LAWS(GJH)-2008-12-264

NARENDRA SHANTILAL ADHYARU Vs. STATE OF GUJARAT

Decided On December 24, 2008
Narendra Shantilal Adhyaru Appellant
V/S
STATE OF GUJARAT Respondents

JUDGEMENT

(1.) THIS Criminal Revision Application is preferred by the petitioner [original complainant] challenging the judgment and order passed by the learned Judicial Magistrate, First Class, Dholka, dated 30.5.94 in Criminal Case No. 488 of 1990 whereunder the learned trial Judge has discharged the respondent no.2 [original accused] under Sec.245 of Criminal Procedure Code.

(2.) I have heard Ms. Moksha Thakkar on behalf of Mr. N.K. Majmudar, learned counsel appearing for the petitioner. It is submitted by Ms. Thakkar that the learned trial Judge has erroneously discharged the accused from the offence punishable under Section 420 of I.P.C. She has fairly stated that formal charge under Section 406 of I.P.C., could not have been framed considering the averments made in the complaint and the facts stated by the complainant in his deposition on oath. Number of witnesses have been examined, which demonstrate the conduct of the accused and his attempt to defraud two employees simultaneously in the month of February, 1990. Respondent accused was subjected to departmental proceedings and the Department of Post and Telegraph of Union of India had initiated vigilance proceedings against the respondent accused. Witnesses examined by the petitioner -complainant clearly suggest that by inducing the complainant, accused was able to get about Rs. 12,000/ - from the complainant and that too under the pretext that the amount was required to be given to the higher ups so that mutual transfer application preferred can be granted. It appears that the complainant was keen to come down to Ahmedabad by getting transfer from Dholka to Ahmedabad Division in Ahmedabad. Evidence shows that considering the anxiety of the complainant to get himself transferred to Ahmedabad Division, the accused had paid visit to Dholka and induced the complainant to part with some amount. For the sake of arguments, even if it is accepted that the complainant was given assurance for return of amount, whether would be a matter of relevance is a question of appreciation of evidence at the ultimate end of the trial.

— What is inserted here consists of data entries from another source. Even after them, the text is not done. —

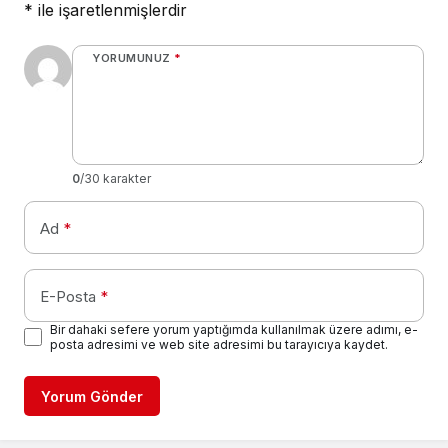
*
ile işaretlenmişlerdir
YORUMUNUZ
*
0
/30 karakter
Ad
*
E-Posta
*
Bir dahaki sefere yorum yaptığımda kullanılmak üzere adımı, e-
posta adresimi ve web site adresimi bu tarayıcıya kaydet.
Yorum Gönder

(3.) THERE is enough force in the arguments advanced by Ms. Thakkar that warrant trial case instituted otherwise in a police report is to be conducted in a particular procedure prescribed and the complainant was supposed to link the evidence to satisfy the Court prima facie that the case against the accused is worth framing charge and there is scope for complainant side to bring home the charge. Learned trial Judge was not right in evaluating the evidence on merit as if the learned trial Judge is writing judgment at the conclusion of the trial. Learned trial Judge, on the contrary, framed issues/points for determination and recorded findings on merit. This would lead to serious prejudice. Unless the Court is satisfied that there is no prima facie case existing, only then, the accused can be discharged. The Court is supposed to record a finding that there is no sufficient ground for proceeding against the accused. Percentage of scope of acquittal has little relevance. Underlined portion appears under Section 227 of the Code, which means that no reasonable person can come to a conclusion that there is ground whatsoever to sustain the charge against the accused. It is well settled that at the stage of framing of charge, meticulous consideration is not required as is done in the present case. What is relevant for consideration at the stage of framing of charge is only sufficiency of the ground for proceeding against the accused.